Security: IT managers must strike a balance between mitigating security risks and delivering the best infrastructures in terms of throughput, availability, scalability, cost and complexity.
Each organization must make its own trade-off decisions based on its unique situation and the importance of its data. In 2010, IT managers planning storage investments or use of third party services will need to take into account key priorities like data confidentiality, privacy, sanitization/eradication and security.
Automated Tiered Storage: Many IT organizations are moving towards tiered storage management automation that is policy-based to achieve economic efficiency while maintaining service level objectives for the business. Combining automated tiered storage management with storage virtualization and dynamic, thin provisioning will provide the greatest reduction in capital and operational costs.
Greater Adoption of Dynamic (thin) Provisioning: The single greatest tool for reducing operational costs is dynamic (thin) provisioning.
Thin provisioning can: eliminate the waste of allocated unused space; reduce the cost of moving and copying fat volumes by eliminating unused space; reclaim up to 40 percent or more capacity from existing fat volumes; reduce the provisioning of storage from hours to minutes; facilitate wide striping to increase performance by spreading the I/O across more disk spindles. Given all of these advantages, we expect dynamic (thin) provisioning technology to be a top investment priority for customers.
Sustainable IT: 2010 will see greater rationalization of green IT projects. IT managers face internal competition for limited investment available, and will find that green IT projects are gaining more support from corporate programs. There will also be a new role within IT organizations – the Sustainable IT manager – responsible for identifying and managing Green IT programs.
Continued Growth for Content Archive Platforms: IDC estimates that content data will be the fastest growth area of data with a compounded annual growth rate of 121 percent. Since this is the fastest growing type of data, a content platform must be able to scale to tens of Petabytes and be able to support multiple data formats, and we expect to see growing demand for Content Archive Platforms that meet these requirements.

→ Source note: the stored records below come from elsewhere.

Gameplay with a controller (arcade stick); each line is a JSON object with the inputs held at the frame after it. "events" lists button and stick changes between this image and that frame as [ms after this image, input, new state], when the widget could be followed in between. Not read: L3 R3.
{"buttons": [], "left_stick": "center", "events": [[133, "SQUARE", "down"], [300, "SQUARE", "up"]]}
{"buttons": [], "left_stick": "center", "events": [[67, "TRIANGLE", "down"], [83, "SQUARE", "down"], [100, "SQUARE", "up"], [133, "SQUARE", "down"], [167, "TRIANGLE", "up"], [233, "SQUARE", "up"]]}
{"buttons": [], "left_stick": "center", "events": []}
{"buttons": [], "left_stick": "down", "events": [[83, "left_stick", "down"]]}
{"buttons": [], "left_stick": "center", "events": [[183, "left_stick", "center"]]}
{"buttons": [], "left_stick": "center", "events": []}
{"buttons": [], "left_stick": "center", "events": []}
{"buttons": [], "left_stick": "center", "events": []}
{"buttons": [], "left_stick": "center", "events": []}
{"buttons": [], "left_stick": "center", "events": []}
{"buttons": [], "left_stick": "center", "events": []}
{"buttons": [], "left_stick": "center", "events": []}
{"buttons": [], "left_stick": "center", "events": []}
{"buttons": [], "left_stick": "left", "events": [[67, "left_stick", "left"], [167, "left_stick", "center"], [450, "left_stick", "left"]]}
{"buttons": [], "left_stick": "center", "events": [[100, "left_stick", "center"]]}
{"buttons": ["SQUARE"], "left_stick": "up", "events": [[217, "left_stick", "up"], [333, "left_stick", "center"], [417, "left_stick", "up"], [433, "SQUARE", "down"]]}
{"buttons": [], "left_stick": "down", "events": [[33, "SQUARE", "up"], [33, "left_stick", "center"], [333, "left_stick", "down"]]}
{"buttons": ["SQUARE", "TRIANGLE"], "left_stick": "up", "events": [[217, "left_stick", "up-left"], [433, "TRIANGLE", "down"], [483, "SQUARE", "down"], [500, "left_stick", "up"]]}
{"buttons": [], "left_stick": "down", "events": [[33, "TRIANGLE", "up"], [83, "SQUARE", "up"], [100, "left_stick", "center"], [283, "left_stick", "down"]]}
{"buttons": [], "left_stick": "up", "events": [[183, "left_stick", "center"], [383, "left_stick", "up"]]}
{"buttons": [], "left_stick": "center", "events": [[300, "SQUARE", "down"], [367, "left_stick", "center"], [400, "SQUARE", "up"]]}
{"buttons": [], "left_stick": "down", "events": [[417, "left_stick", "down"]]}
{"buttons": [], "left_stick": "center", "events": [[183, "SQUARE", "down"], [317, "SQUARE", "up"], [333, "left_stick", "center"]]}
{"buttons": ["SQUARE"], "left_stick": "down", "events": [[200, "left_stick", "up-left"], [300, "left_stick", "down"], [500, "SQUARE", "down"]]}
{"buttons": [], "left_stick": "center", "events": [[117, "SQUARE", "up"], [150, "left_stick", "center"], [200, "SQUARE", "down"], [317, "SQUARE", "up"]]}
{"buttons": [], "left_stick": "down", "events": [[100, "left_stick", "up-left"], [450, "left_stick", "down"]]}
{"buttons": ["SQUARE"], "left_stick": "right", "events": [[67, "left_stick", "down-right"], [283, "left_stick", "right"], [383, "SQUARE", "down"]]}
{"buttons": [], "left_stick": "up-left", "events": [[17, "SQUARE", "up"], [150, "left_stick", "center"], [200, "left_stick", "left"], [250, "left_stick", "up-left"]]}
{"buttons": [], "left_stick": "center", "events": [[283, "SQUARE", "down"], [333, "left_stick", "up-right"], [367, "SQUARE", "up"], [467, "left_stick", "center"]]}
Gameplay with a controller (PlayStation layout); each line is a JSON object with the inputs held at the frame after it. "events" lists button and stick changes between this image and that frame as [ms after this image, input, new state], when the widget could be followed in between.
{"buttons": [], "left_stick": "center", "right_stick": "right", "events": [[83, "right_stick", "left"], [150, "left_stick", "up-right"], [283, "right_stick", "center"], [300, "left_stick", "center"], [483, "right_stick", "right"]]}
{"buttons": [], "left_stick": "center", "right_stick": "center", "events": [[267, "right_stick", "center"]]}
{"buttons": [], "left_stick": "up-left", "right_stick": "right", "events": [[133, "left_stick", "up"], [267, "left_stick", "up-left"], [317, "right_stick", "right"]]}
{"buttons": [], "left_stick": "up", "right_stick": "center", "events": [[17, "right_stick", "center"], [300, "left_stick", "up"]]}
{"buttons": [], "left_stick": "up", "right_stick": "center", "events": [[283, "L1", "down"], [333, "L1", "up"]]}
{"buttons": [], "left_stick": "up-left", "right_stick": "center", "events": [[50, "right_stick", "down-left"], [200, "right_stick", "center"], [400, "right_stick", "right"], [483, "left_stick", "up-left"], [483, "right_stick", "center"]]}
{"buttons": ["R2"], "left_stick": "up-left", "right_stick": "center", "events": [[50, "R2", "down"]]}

Managed Services: In today’s IT organizations, provisioning for new apps or SAN performance reporting are now being managed through remote managed services. As this demand grows, expect new service offerings to be adopted as an efficient and cost effective alternative for fully managed, 24/7 real time storage expertise where resource skill sets gap or head count constraints exist. Utilizing services also eliminates the need to pull experienced staff away from revenue generating projects for critical, yet administrative tasks.
Improved Performance with Flash-based Drives or SSDs: While flash-based drives are considered cost-prohibitive compared to traditional hard disk drives, they do offer advantages in performance – specifically very low latency and very fast I/Os -- and have the added advantage of superior energy efficiency.
We expect to see more flash-based technologies integrated into solutions portfolios as customer awareness and potential demand grows, but adopters should look for the added security of data encryption capabilities at the SSD drive level before moving forward.
Ethernet Convergence in the Data Center (FCOE/DCIB): We expect to see adoption on the storage side of the switch pick up as additional industry standards are formed to enable multi-pathing and network decongestion. There is also a huge investment in Fibre Chanel (FC) infrastructure which will be transitioning to 8 Gbps FC. Since transition to 8 Gbps FC is less disruptive than the transition to 10 Gbps FCoE, we expect the adoption of FCoE for storage may take longer.